[Per-instance keypoint data]

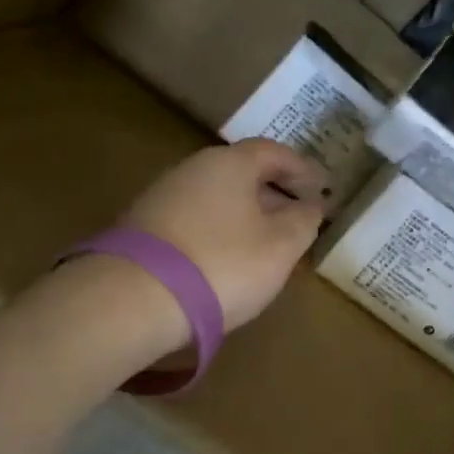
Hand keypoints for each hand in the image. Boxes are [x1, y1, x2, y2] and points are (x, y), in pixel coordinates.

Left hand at [120, 138, 328, 338]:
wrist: (132, 301)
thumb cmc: (221, 265)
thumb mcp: (280, 247)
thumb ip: (304, 221)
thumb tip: (312, 205)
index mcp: (229, 163)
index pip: (273, 152)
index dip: (302, 169)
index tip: (322, 188)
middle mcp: (192, 169)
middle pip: (242, 172)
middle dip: (274, 192)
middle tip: (298, 217)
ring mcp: (162, 197)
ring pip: (217, 197)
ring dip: (245, 213)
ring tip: (265, 243)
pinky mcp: (142, 228)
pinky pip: (195, 219)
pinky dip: (218, 230)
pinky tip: (225, 258)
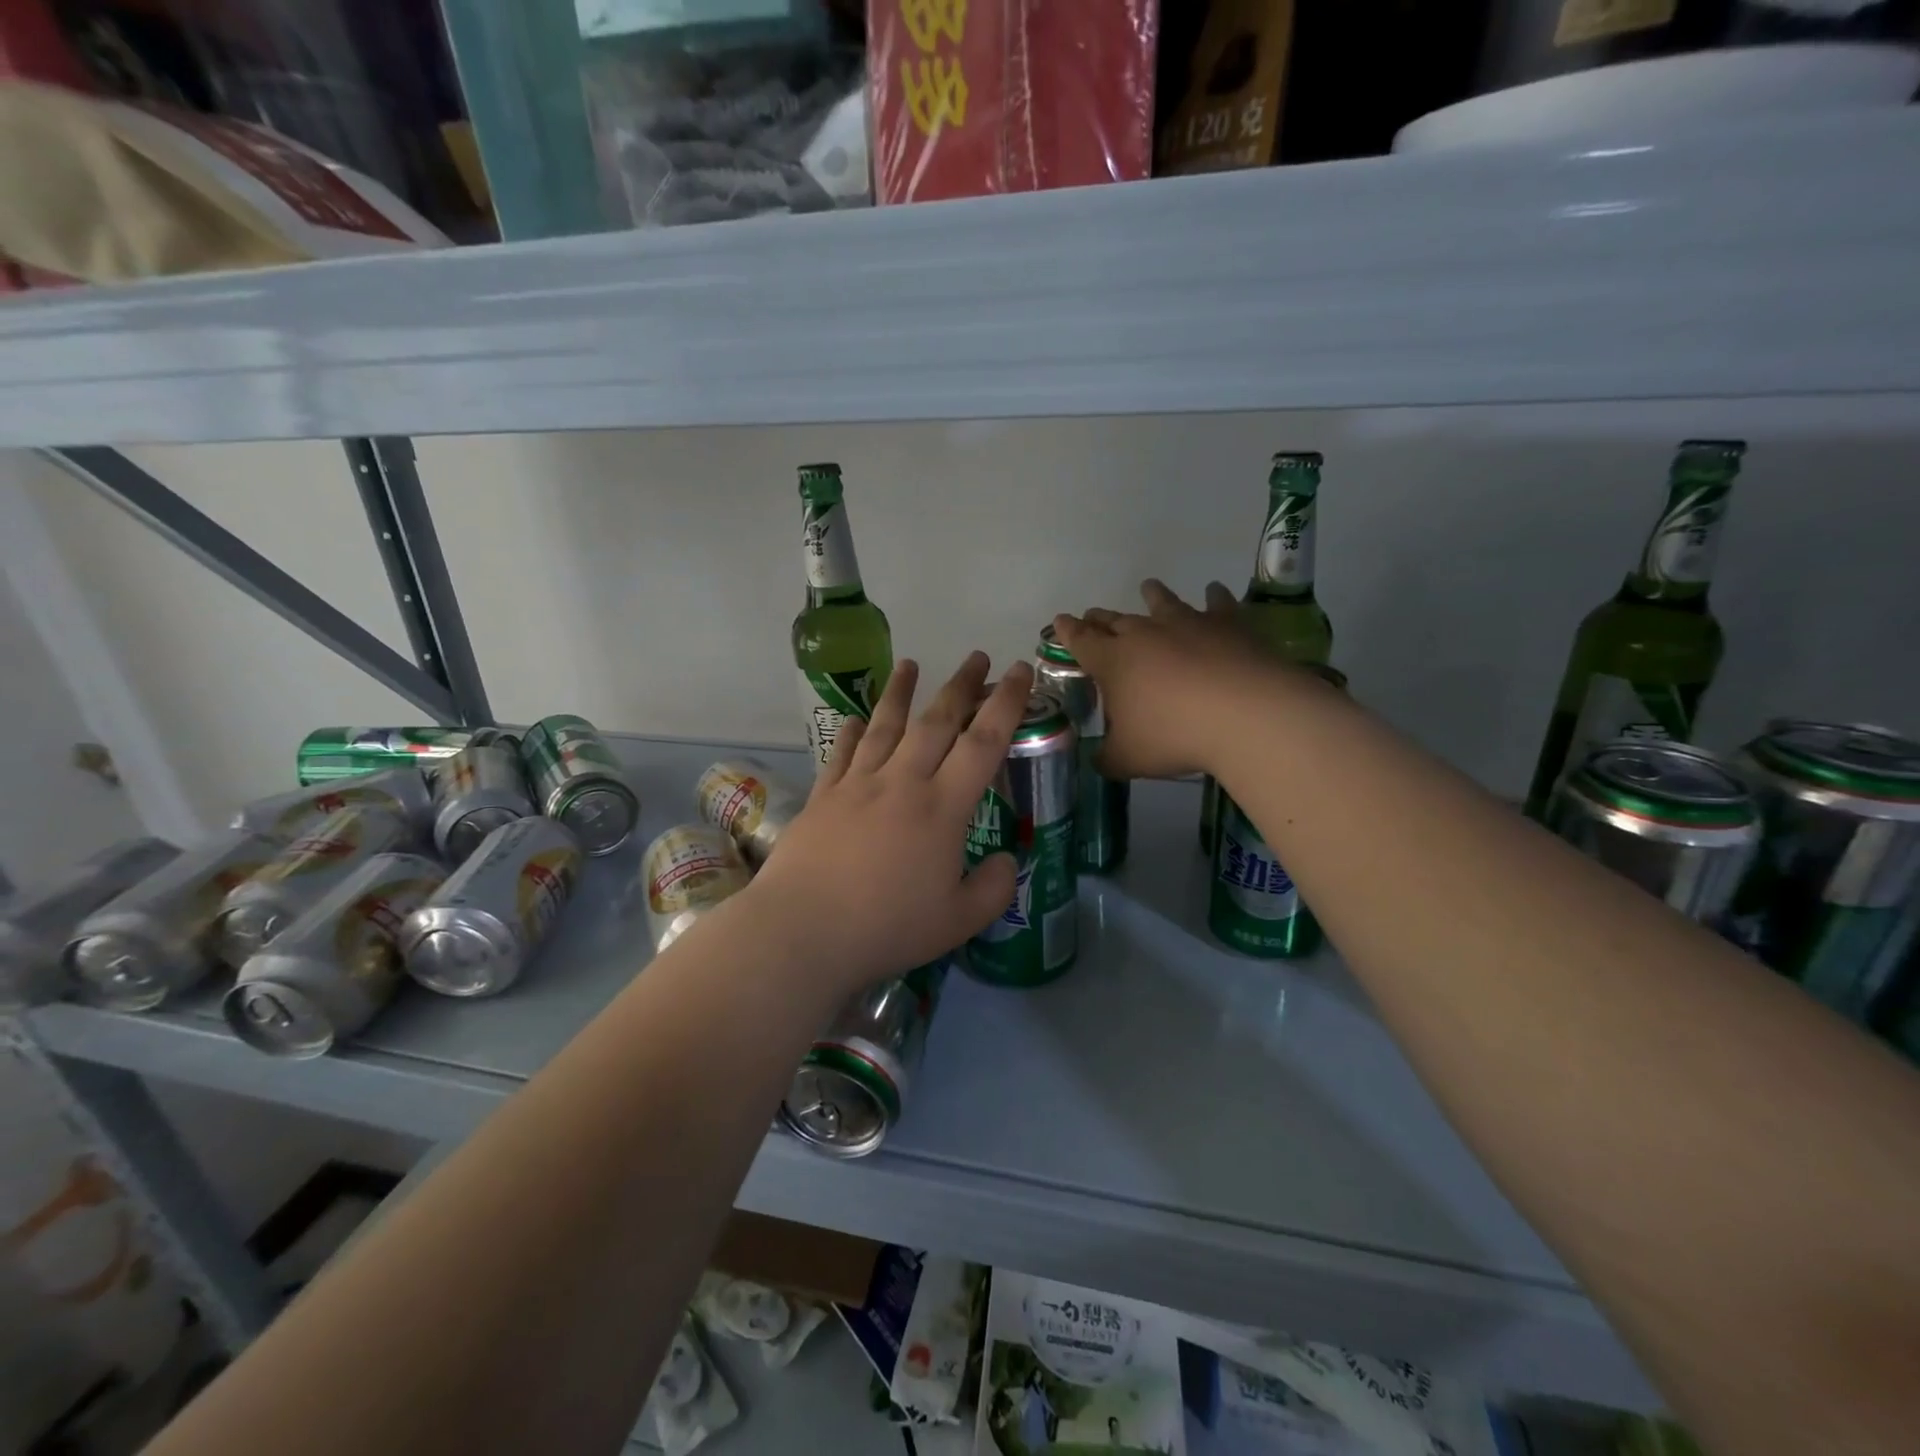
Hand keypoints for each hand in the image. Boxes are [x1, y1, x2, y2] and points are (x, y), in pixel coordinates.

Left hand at [745, 653, 1030, 996]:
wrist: (802, 930)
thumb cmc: (886, 927)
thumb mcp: (959, 921)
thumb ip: (993, 888)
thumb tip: (1005, 861)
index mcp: (942, 807)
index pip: (983, 742)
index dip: (1006, 703)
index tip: (1020, 671)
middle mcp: (902, 782)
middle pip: (936, 721)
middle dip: (961, 685)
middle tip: (977, 657)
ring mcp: (858, 785)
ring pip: (885, 726)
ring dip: (901, 691)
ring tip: (910, 663)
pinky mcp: (823, 797)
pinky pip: (841, 753)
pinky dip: (851, 732)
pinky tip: (854, 719)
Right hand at [1054, 579, 1285, 779]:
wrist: (1245, 715)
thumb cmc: (1174, 736)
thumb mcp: (1128, 759)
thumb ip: (1107, 758)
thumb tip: (1098, 759)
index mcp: (1112, 661)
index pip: (1080, 640)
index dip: (1067, 631)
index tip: (1059, 621)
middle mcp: (1144, 634)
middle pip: (1115, 620)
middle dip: (1100, 618)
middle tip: (1093, 615)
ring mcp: (1187, 623)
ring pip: (1162, 602)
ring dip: (1152, 595)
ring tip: (1148, 587)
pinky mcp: (1227, 624)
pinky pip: (1217, 604)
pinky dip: (1213, 596)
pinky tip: (1214, 590)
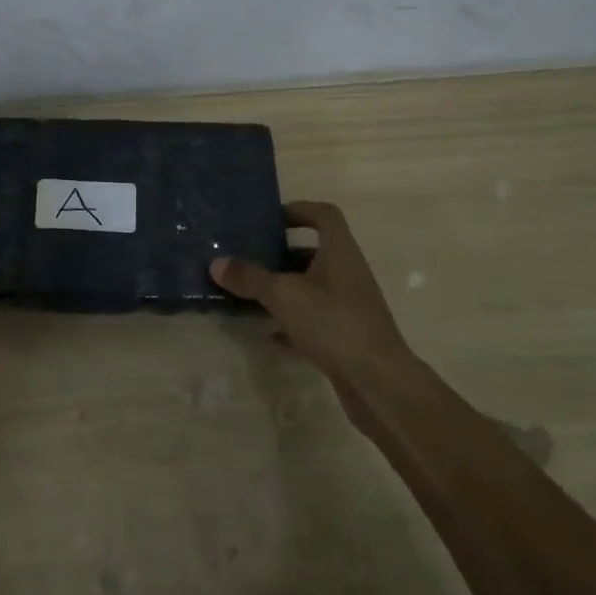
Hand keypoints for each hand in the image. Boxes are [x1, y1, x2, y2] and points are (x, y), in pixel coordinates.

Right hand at [211, 201, 416, 422]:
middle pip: (314, 253)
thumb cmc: (333, 323)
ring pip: (312, 289)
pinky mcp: (347, 338)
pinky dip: (291, 324)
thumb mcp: (284, 295)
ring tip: (250, 295)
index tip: (270, 219)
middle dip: (281, 255)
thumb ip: (250, 277)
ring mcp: (349, 307)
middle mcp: (348, 274)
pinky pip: (313, 322)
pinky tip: (268, 336)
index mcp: (340, 252)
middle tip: (250, 258)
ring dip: (284, 290)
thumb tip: (217, 263)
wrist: (379, 384)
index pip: (324, 215)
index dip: (299, 210)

**Work item**
Word for word, write out each line from the one with "index mcp: (1112, 661)" through the end of the entries above, and omit any pictures.

**Answer space**
index mcp: (1112, 661)
index pip: (1080, 640)
index dip: (1067, 631)
index tip: (1059, 621)
middle mcp: (1144, 634)
middle pip: (1115, 620)
middle dip: (1100, 618)
middle tip: (1093, 615)
ring mcp: (1187, 623)
ring pip: (1162, 602)
ring dip: (1152, 595)
ring tip: (1148, 587)
pinky mcp: (1227, 624)
pinky pip: (1217, 604)
pinky dip: (1213, 596)
pinky tip: (1214, 590)
Hand keypoints for each hand in the image. Boxes are [x1, y1, x2, y2] and points are (x, y), in pixel coordinates.

Right hand at [211, 201, 416, 422]:
middle pip: (314, 253)
thumb cmc: (333, 323)
ring pip: (312, 289)
pinky mcp: (347, 338)
pinky dip: (291, 324)
thumb mcp: (284, 295)
ring tip: (250, 295)
index tip: (270, 219)
middle dip: (281, 255)
thumb ip: (250, 277)
ring mcp: (349, 307)
middle mcp: (348, 274)
pinky pip: (313, 322)
pinky tip: (268, 336)
index mcp: (340, 252)
middle tip: (250, 258)
ring dip: (284, 290)
thumb tip: (217, 263)
wrist: (379, 384)
index pip: (324, 215)
index dip: (299, 210)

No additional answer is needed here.